Dr Ralph (Wal) Whalley, now an Honorary Fellow in Botany at UNE, retired as Associate Professor of Botany at the end of 1998. Throughout his UNE career of more than 40 years, he and his students have played a leading role in researching and promoting the use of native grasses. They began by researching the various properties of the grasses, and were then able to move on to commercialisation in collaboration with seed producers.
During those 40 years, Dr Whalley has seen what he called a "dramatic change" in the understanding and use of such grasses. His award was "for service to conservation and the environment, particularly through research into Australian native grasses and the promotion of their use for pasture, lawn, and revegetation of degraded natural landscapes".

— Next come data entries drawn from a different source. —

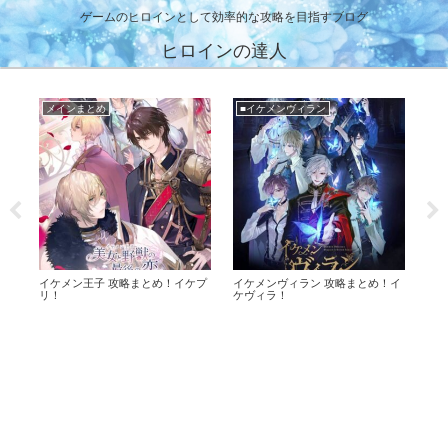
ゲームのヒロインとして効率的な攻略を目指すブログ
ヒロインの達人
メインまとめ
■イケメンヴィラン
■
め！
イケメン王子 攻略まとめ！イケプ
イケメンヴィラン 攻略まとめ！イ
メビ
リ！
ケヴィラ！
+O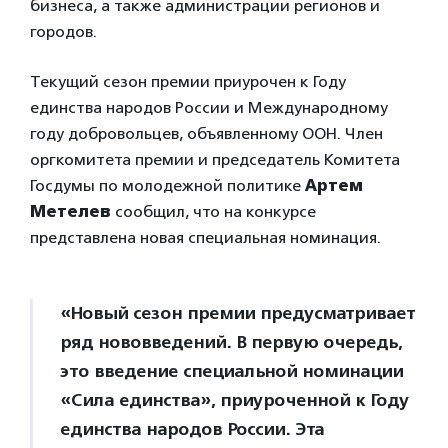
бизнеса, а также администрации регионов и
городов.
Текущий сезон премии приурочен к Году
единства народов России и Международному
году добровольцев, объявленному ООН. Член
оргкомитета премии и председатель Комитета
Госдумы по молодежной политике
Артем
Метелев
сообщил, что на конкурсе
представлена новая специальная номинация.
«Новый сезон премии предусматривает
ряд нововведений. В первую очередь,
это введение специальной номинации
«Сила единства», приуроченной к Году
единства народов России. Эта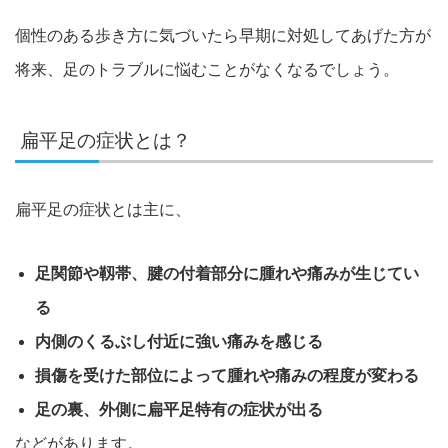
個性のある歩き方に気づいたら早期に対処してあげた方が
将来、足のトラブルに悩むことがなくなるでしょう。
扁平足の症状とは？
扁平足の症状とは主に、
足関節や靱帯、腱の付着部分に腫れや痛みが生じてい
る
内側のくるぶし付近に強い痛みを感じる
損傷を受けた部位によって腫れや痛みの程度が変わる
足の裏、外側に扁平足特有の症状が出る
などがあります。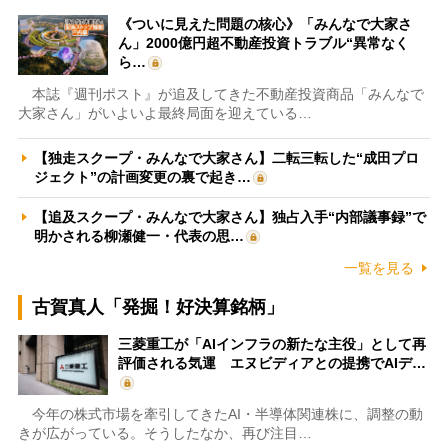
《ついに見えた問題の核心》「みんなで大家さ
ん」2000億円超不動産投資トラブル“異常なく
ら…
本誌『週刊ポスト』が追及してきた不動産投資商品「みんなで
大家さん」がいよいよ最終局面を迎えている…
【独走スクープ・みんなで大家さん】二転三転した“成田プロ
ジェクト”の計画変更の裏で起き…
【追及スクープ・みんなで大家さん】独占入手“内部議事録”で
明かされる柳瀬健一・代表の思…
一覧を見る
古賀真人「発掘！好決算銘柄」
三菱重工が「AIインフラの新たな主役」として再
評価される気運 エヌビディアとの提携でAIデ…
今年の株式市場を牽引してきたAI・半導体関連株に、調整の動
きが広がっている。そうしたなか、再び注目…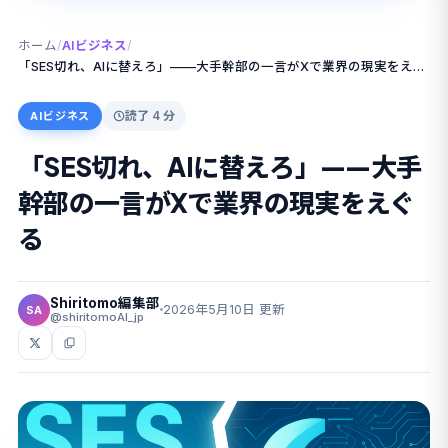
ホーム
/
AIビジネス
/
「SES切れ、AIに替えろ」——大手幹部の一言がXで業界の現実をえぐる
読了 4 分
AIビジネス
「SES切れ、AIに替えろ」——大手
幹部の一言がXで業界の現実をえぐ
る
Shiritomo編集部
2026年5月10日 更新
SA
@shiritomoAI_jp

Dr Whalley led a UNE project that resulted in the commercialisation of three varieties of native weeping grass (Microlaena stipoides) that can be used in a wide range of domestic and agricultural applications. Seed of the first of these became commercially available last year.

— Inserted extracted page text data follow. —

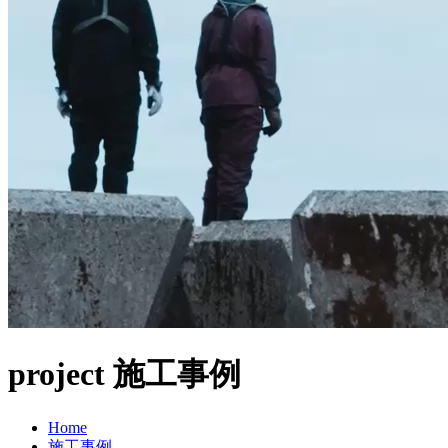
project
施工事例
Home
施工事例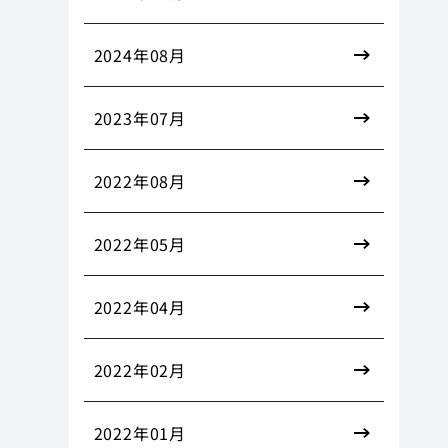
2024年08月
2023年07月
2022年08月
2022年05月
2022年04月
2022年02月
2022年01月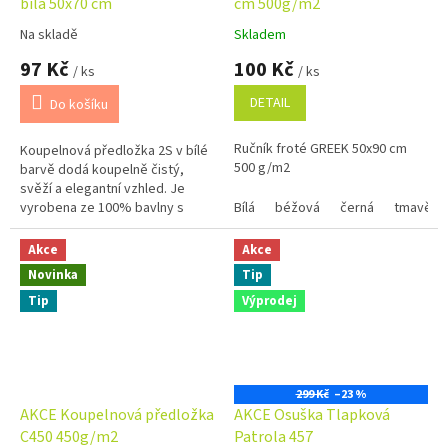
bílá 50x70 cm
cm 500g/m2
Na skladě
Skladem
Průměrné
Průměrné
hodnocení
hodnocení
97 Kč
100 Kč
/ ks
/ ks
produktu
produktu
je
je
DETAIL
Do košíku
5,0
5,0
z
z
Ručník froté GREEK 50x90 cm
Koupelnová předložka 2S v bílé
5
5
500 g/m2
barvě dodá koupelně čistý,
hvězdiček.
hvězdiček.
svěží a elegantní vzhled. Je
vyrobena ze 100% bavlny s
Bílá
béžová
černá
tmavě m
vysokou gramáží 700 g/m², díky
čemuž je mimořádně měkká,...
Akce
Akce
Novinka
Tip
Tip
Výprodej
299 Kč
–23 %
AKCE Koupelnová předložka
AKCE Osuška Tlapková
C450 450g/m2
Patrola 457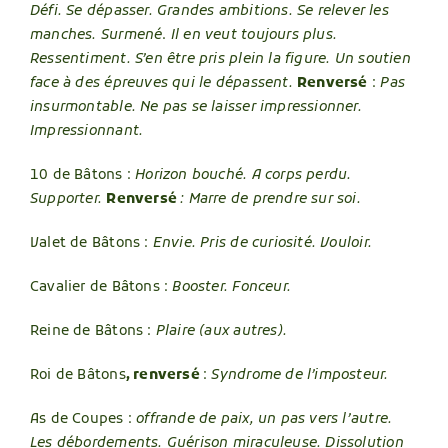
Défi. Se dépasser. Grandes ambitions. Se relever les
manches.
Surmené
.
Il en veut toujours plus.
Ressentiment. S’en être pris plein la figure. Un soutien
face à des épreuves qui le dépassent.
Renversé
:
Pas
insurmontable. Ne pas se laisser impressionner.
Impressionnant.
10 de Bâtons :
Horizon bouché. A corps perdu.
Supporter.
Renversé
: Marre de prendre sur soi.
Valet de Bâtons :
Envie. Pris de curiosité. Vouloir.
Cavalier de Bâtons :
Booster. Fonceur.
Reine de Bâtons :
Plaire (aux autres).
Roi de Bâtons
, renversé
:
Syndrome de l’imposteur.
As de Coupes :
offrande de paix, un pas vers l’autre.
Les débordements. Guérison miraculeuse. Dissolution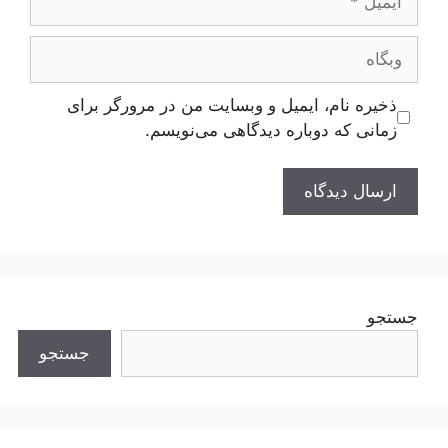
وبگاه
ذخیره نام، ایمیل و وبسایت من در مرورگر برای
زمانی که دوباره دیدگاهی می‌نویسم.
جستجو
جستجو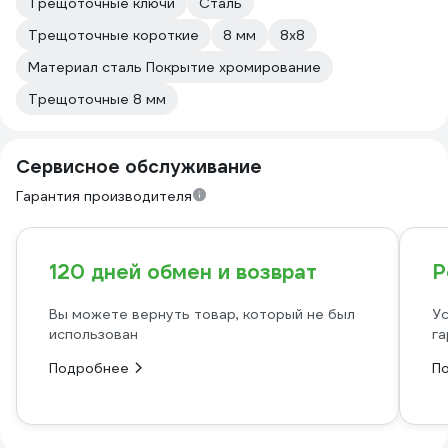
Трещоточные ключи
Сталь
Трещоточные короткие
8 мм
8х8
Материал сталь Покрытие хромирование
Трещоточные 8 мм
Сервисное обслуживание
Гарантия производителя
120 дней обмен и возврат
Р
Вы можете вернуть товар, который не был
Ус
использован
га
Подробнее
П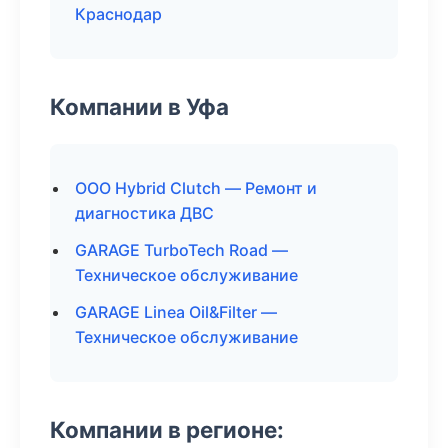
Краснодар
Компании в Уфа
ООО Hybrid Clutch — Ремонт и
диагностика ДВС
GARAGE TurboTech Road —
Техническое обслуживание
GARAGE Linea Oil&Filter —
Техническое обслуживание
Компании в регионе: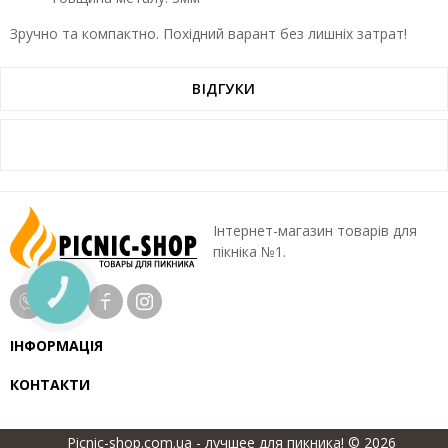
Зручно та компактно. Похідний варант без лишніх затрат!
ВІДГУКИ
Інтернет-магазин товарів для
пікніка №1.
КНОПКА
ЗВ'ЯЗКУ
ІНФОРМАЦІЯ
КОНТАКТИ
Picnic-shop.com.ua - лучшее для пикника! © 2026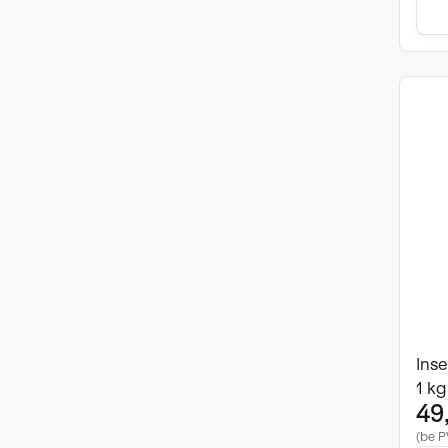
Ins
1 kg
49
(be P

The biggest change he has seen during his time at UNE has been in pasture management. One of his PhD students, Dr Greg Lodge of NSW Agriculture, completed research in the early 1980s that demonstrated for the first time that the species composition of pastures could be changed by grazing management alone. Later developments of this principle showed the huge advantages of rotational grazing. The beneficial results for grasslands have been "dramatic", Dr Whalley said.

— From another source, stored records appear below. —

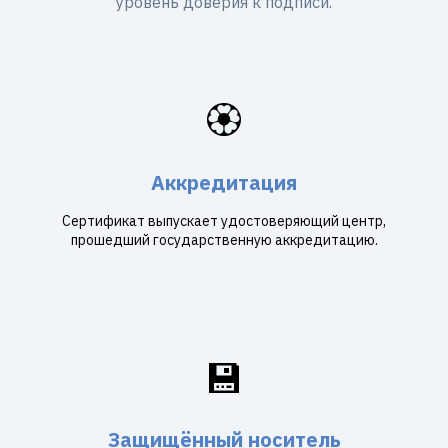
уровень доверия к подписи.
🏵️
Аккредитация
Сертификат выпускает удостоверяющий центр,
прошедший государственную аккредитацию.
💾
Защищённый носитель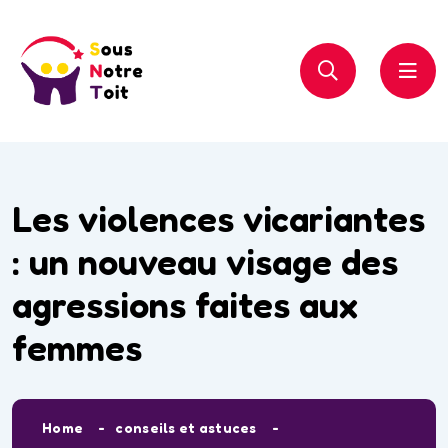
Les violences vicariantes
: un nouveau visage des
agressions faites aux
femmes
Home
conseils et astuces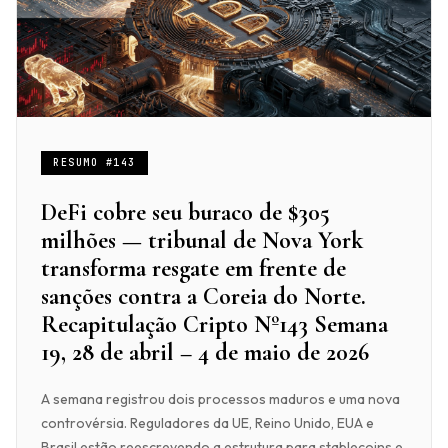
RESUMO #143
DeFi cobre seu buraco de $305
milhões — tribunal de Nova York
transforma resgate em frente de
sanções contra a Coreia do Norte.
Recapitulação Cripto Nº143 Semana
19, 28 de abril – 4 de maio de 2026
A semana registrou dois processos maduros e uma nova
controvérsia. Reguladores da UE, Reino Unido, EUA e
Brasil estão reescrevendo a estrutura para stablecoins e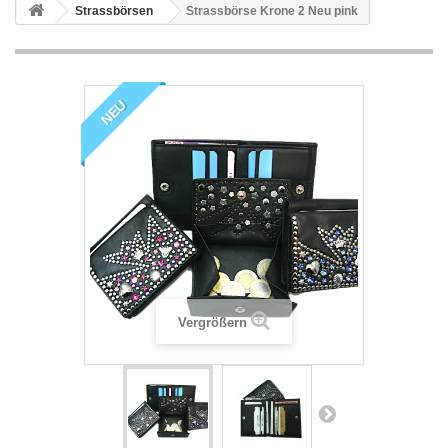
Strassbörsen
Strassbörse Krone 2 Neu pink
NEU
Vergrößern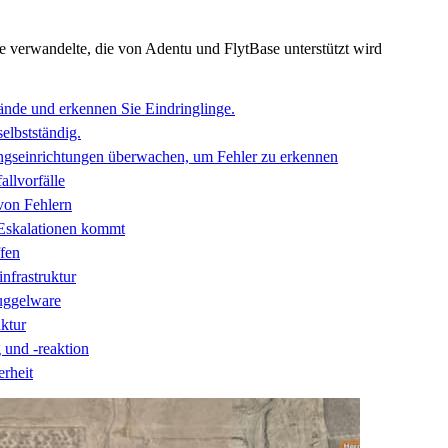
verwandelte, die von Adentu und FlytBase unterstützt wird
lände und erkennen Sie Eindringlinge.
selbstständig.
gseinrichtungen überwachen, um Fehler zu erkennen
llvorfälle
von Fehlern
 Eskalationen kommt
fen
nfrastruktur
uggelware
ktur
und -reaktion
rheit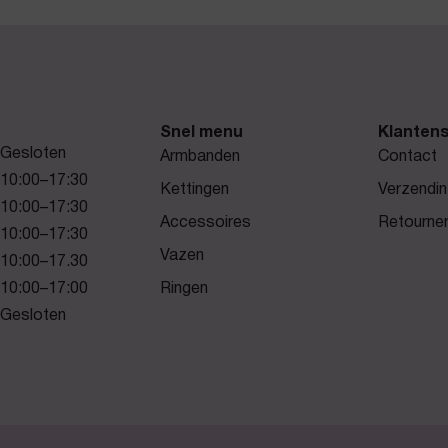
Snel menu
Klantens
Gesloten
Armbanden
Contact
10:00–17:30
Kettingen
Verzendin
10:00–17:30
Accessoires
Retourne
10:00–17:30
Vazen
10:00–17.30
10:00–17:00
Ringen
Gesloten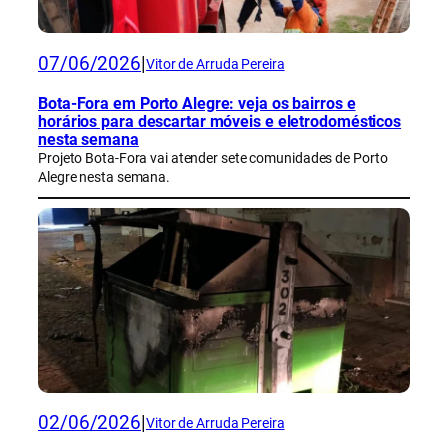
07/06/2026
|
Vitor de Arruda Pereira
Bota-Fora em Porto Alegre: veja os bairros e
horários para descartar móveis e eletrodomésticos
nesta semana
Projeto Bota-Fora vai atender sete comunidades de Porto
Alegre nesta semana.
02/06/2026
|
Vitor de Arruda Pereira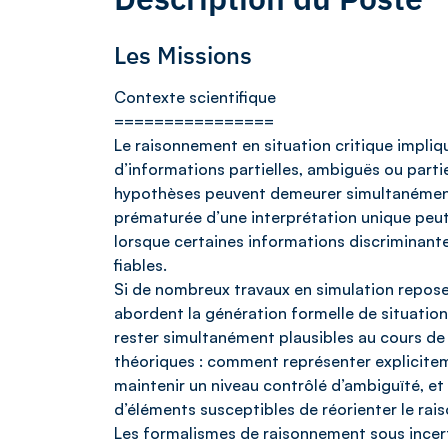
Les Missions
Contexte scientifique
================
Le raisonnement en situation critique impli
d’informations partielles, ambiguës ou parti
hypothèses peuvent demeurer simultanément p
prématurée d’une interprétation unique peut
lorsque certaines informations discriminan
fiables.
Si de nombreux travaux en simulation repose
abordent la génération formelle de situation
rester simultanément plausibles au cours de 
théoriques : comment représenter explicite
maintenir un niveau contrôlé d’ambiguïté, e
d’éléments susceptibles de réorienter le ra
Les formalismes de raisonnement sous incerti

"The aim is to manage the landscape for 100 per cent ground cover," he explained, "by keeping livestock in each paddock for only a few weeks each year. In this way, skilful managers can actually use their animals as a means of conserving species biodiversity. I did not expect a result like this back in the 1970s."
The view that has emerged, he said, is one that regards each property as an ecosystem, and the grazing animals as part of that system. The resting of pastures is a critically important part of management according to these principles. "The only way to manage is to use grazing animals very intelligently," Dr Whalley concluded.
Dr Whalley is the Editor of The Rangeland Journal, the author of many scientific papers and book chapters, and co-author of three books: Pasture Plants of the Slopes and Tablelands of New South Wales (2003), Grasses of New South Wales (2002), and Grassed up: A Guideline for Re-vegetating with Australian Native Grasses (2000).